In an intriguing paper published in the Journal of Geophysical Research, Guemas et al. (2012) write that "the North Pacific region has a strong influence on North American and Asian climate." They also say that it is "the area with the worst performance in several state-of-the-art decadal climate predictions." And they add that the failure of essentially all climate models "to represent two major warm sea surface temperature events occurring around 1963 and 1968 largely contributes to this poor skill," noting that "understanding the causes of these major warm events is thus of primary concern to improve prediction of North Pacific, North American and Asian climate."

In attempting to forge ahead in this direction, the five researchers investigated "the reasons for this particularly low skill," identifying and describing the two major warm events that they say have been "consistently missed by every climate forecast system."

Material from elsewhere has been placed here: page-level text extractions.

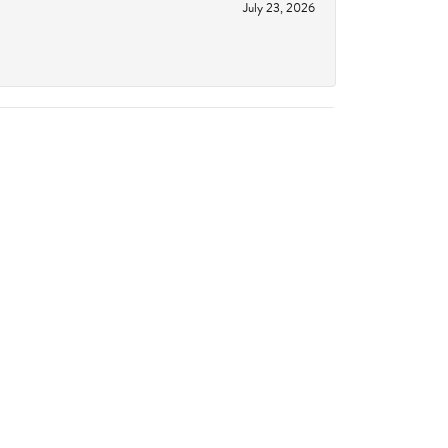
July 23, 2026
June 18, 2026
October 14, 2023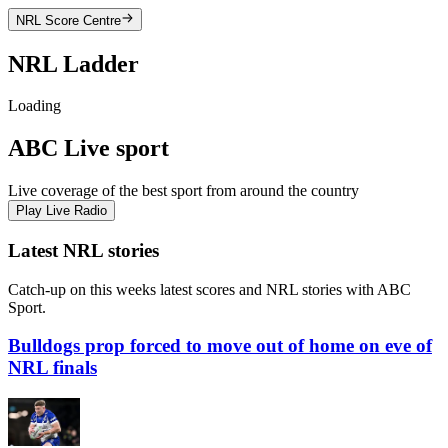
NRL
Score Centre
NRL
Ladder
Loading
ABC Live sport
Live coverage of the best sport from around the country
Play Live Radio
Latest NRL stories
Catch-up on this weeks latest scores and NRL stories with ABC
Sport.
Bulldogs prop forced to move out of home on eve of
NRL finals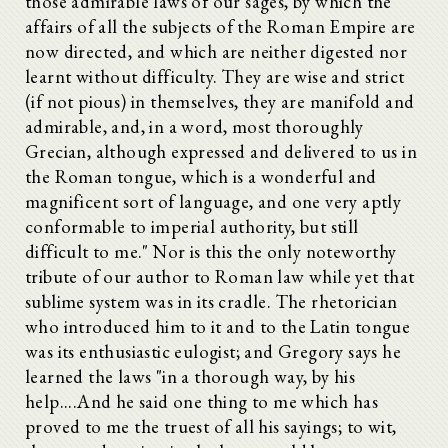
those admirable laws of our sages, by which the
affairs of all the subjects of the Roman Empire are
now directed, and which are neither digested nor
learnt without difficulty. They are wise and strict
(if not pious) in themselves, they are manifold and
admirable, and, in a word, most thoroughly
Grecian, although expressed and delivered to us in
the Roman tongue, which is a wonderful and
magnificent sort of language, and one very aptly
conformable to imperial authority, but still
difficult to me." Nor is this the only noteworthy
tribute of our author to Roman law while yet that
sublime system was in its cradle. The rhetorician
who introduced him to it and to the Latin tongue
was its enthusiastic eulogist; and Gregory says he
learned the laws "in a thorough way, by his
help....And he said one thing to me which has
proved to me the truest of all his sayings; to wit,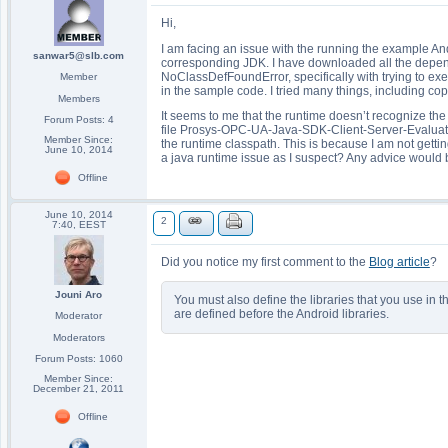
Hi,
I am facing an issue with the running the example An
sanwar5@slb.com
corresponding JDK. I have downloaded all the dependen
NoClassDefFoundError, specifically with trying to 
Member
in the sample code. I tried many things, including copy
Members
It seems to me that the runtime doesn’t recognize the Ua
Forum Posts: 4
file Prosys-OPC-UA-Java-SDK-Client-Server-Evaluation-1
Member Since:
the runtime classpath. This is because I am not getting
June 10, 2014
a java runtime issue as I suspect? Any advice would b
Offline
June 10, 2014
2
7:40, EEST
Did you notice my first comment to the
Blog article
?
Jouni Aro
You must also define the libraries that you use in 
are defined before the Android libraries.
Moderator
Moderators
Forum Posts: 1060
Member Since:
December 21, 2011
Offline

Based on their study of eleven observational data sets, the five researchers suggest that the 1963 warm event "stemmed from the propagation of a warm anomaly along the Kuroshio-Oyashio extension," while the 1968 warm event "originated from the upward transfer of a warm water mass centered at 200 meters depth." And on this basis they conclude that "biases in ocean mixing processes present in many climate prediction models seem to explain the inability to predict these two major events," which themselves need to be predicted in order to adequately project decadal climate changes in the North Pacific region.

Most interestingly, and in spite of the stated fact that "reducing systematic biases in ocean stratification and improving the representation of ocean mixing processes has been a long-standing effort," Guemas et al. write that their findings suggest that allocating still more resources to "improving simulation of ocean mixing has the potential to significantly improve decadal climate prediction."

But does it logically follow that earmarking more money for simply doing more of the same will ever get us where we want to go? Or is this a classic case of ever learning, but never attaining to a knowledge of the truth? ... kind of like going nowhere fast?? .... but going there in style??? And if it is, do we really want to throw good money after what has so far appeared to be bad?